Immaginate lo sgomento: noi andiamo in tilt anche quando ci manca la connessione a casa per venti minuti, pensate cosa sia potuto succedere nella sede di una delle nazioni più potenti del mondo!
Incredibilmente e forzatamente alla Casa Bianca sperimentarono così un approccio al lavoro diverso, più lento e ponderato che poi restò in auge per alcuni anni successivi.
Forse il martedì nero non fu soltanto un disastro, ma un’anteprima di come i dirigenti e gli imprenditori più innovativi organizzeranno il loro lavoro nel prossimo futuro.
Lo spero e, in alcuni casi, so che qualcuno lo sta già sperimentando.
Il cambiamento però possiamo farlo anche noi nel nostro piccolo senza aspettare la rivoluzione dall’alto.
Carl Newport introduce nel libro un concetto molto interessante riferito alla modalità di lavoro che quasi in tutte le realtà viene adottata: la mente alveare iperattiva.

§ Elenco dei compiti
[A] Secondo il brano, quale concetto introduce Carl Newport nel libro?
[B] Trascrivi dal brano il passo che inizia con "Incredibilmente e forzatamente" e termina con "sta già sperimentando.".
I record non hanno alcun rapporto con il brano.

§ Dati forniti

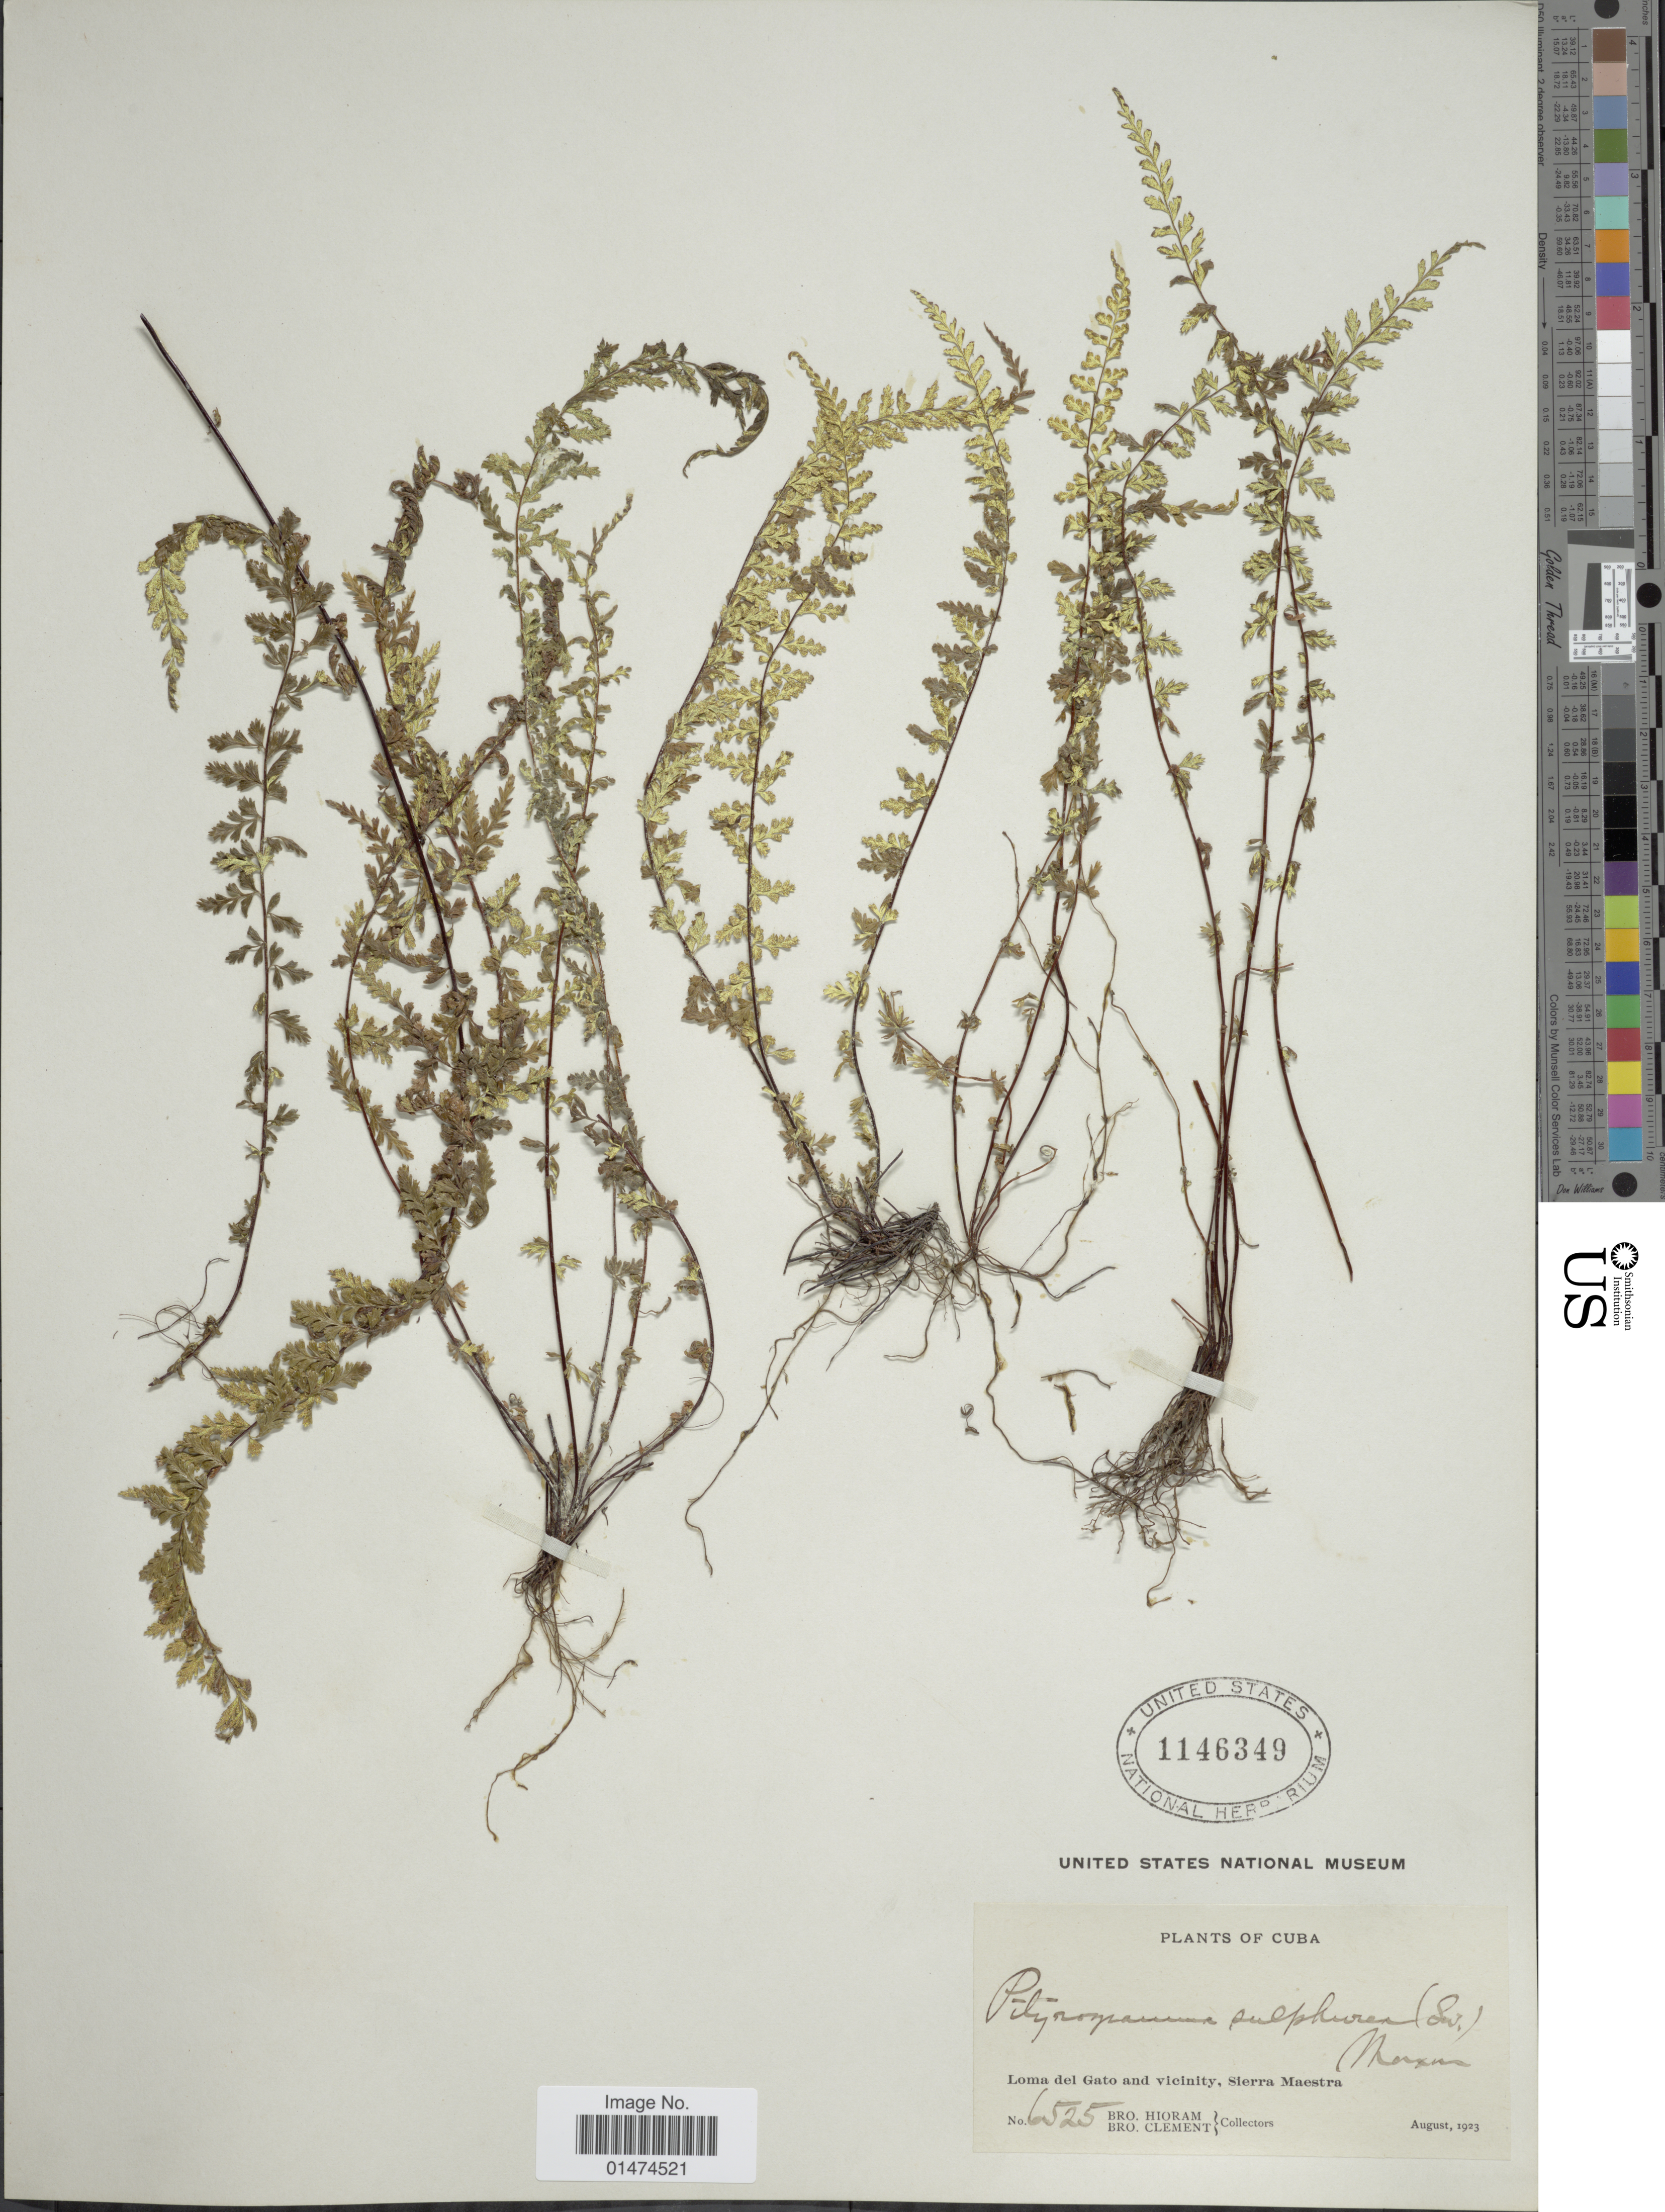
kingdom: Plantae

---

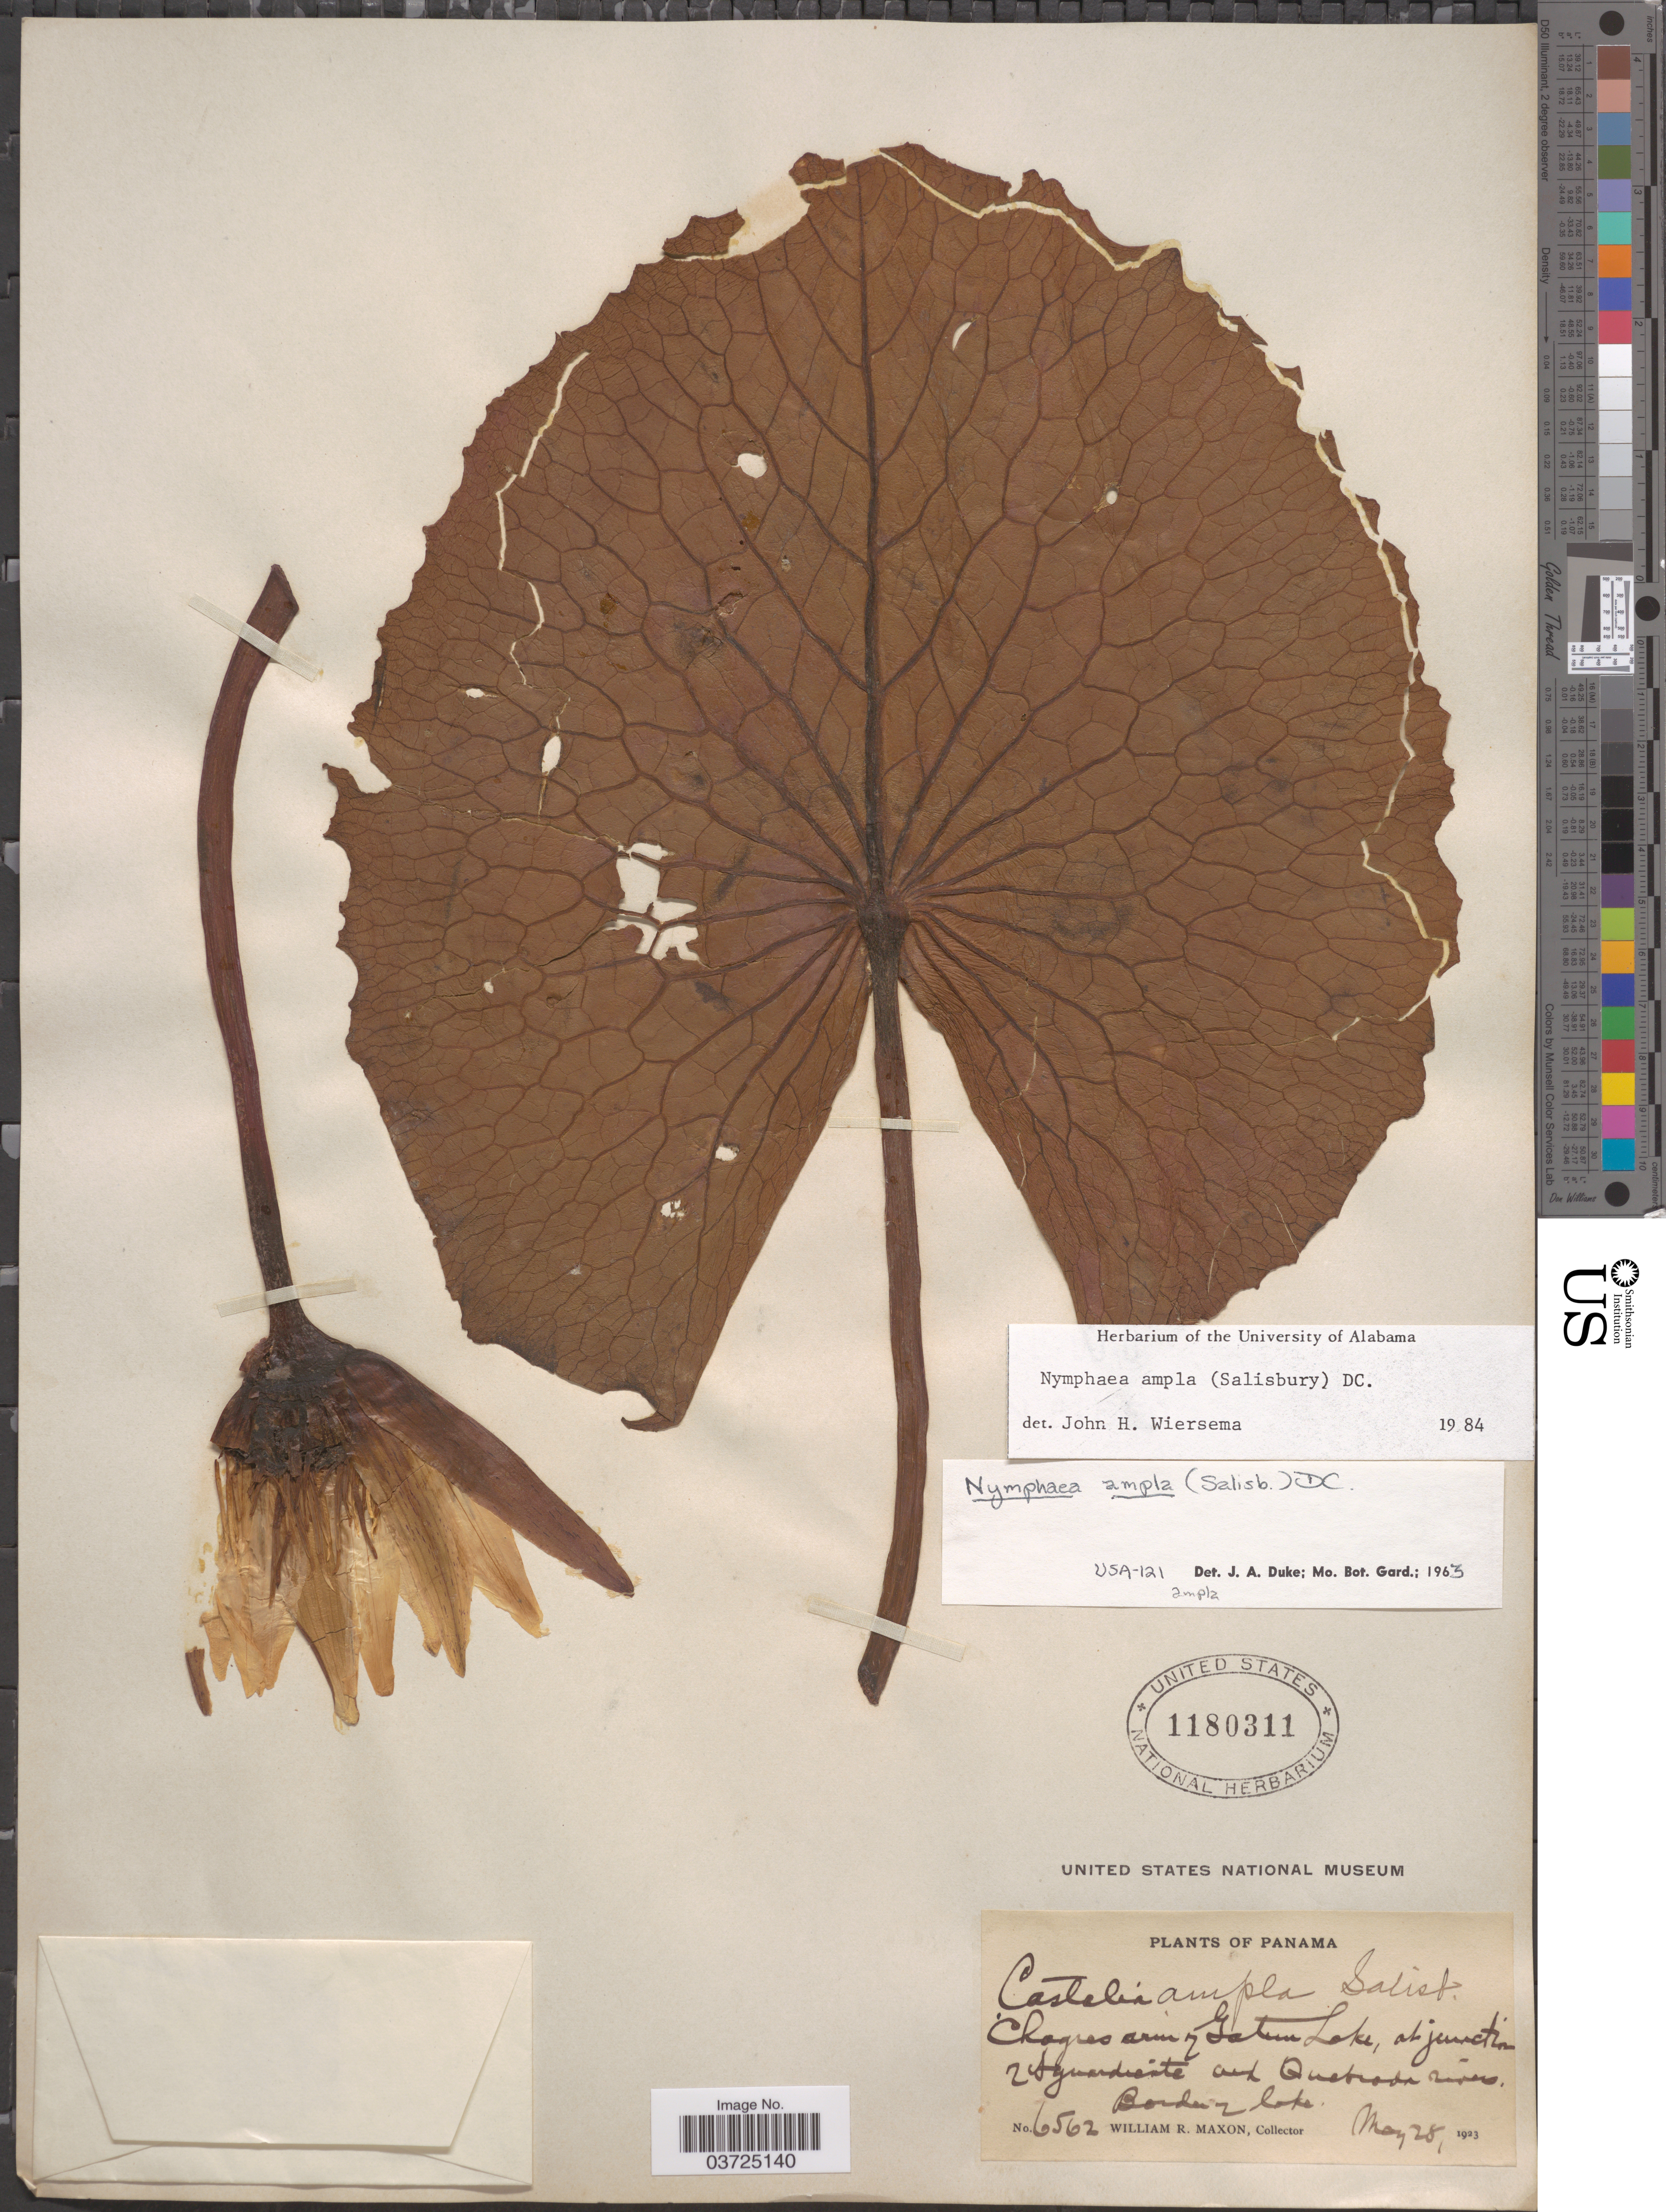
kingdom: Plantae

§ Soluzioni
[A] La mente alveare iperattiva.

[B]
Incredibilmente e forzatamente alla Casa Bianca sperimentarono così un approccio al lavoro diverso, più lento e ponderato che poi restò in auge per alcuni anni successivi.
Forse il martedì nero non fu soltanto un disastro, ma un’anteprima di come i dirigenti e gli imprenditori più innovativi organizzeranno il loro lavoro nel prossimo futuro.
Lo spero e, in alcuni casi, so che qualcuno lo sta già sperimentando.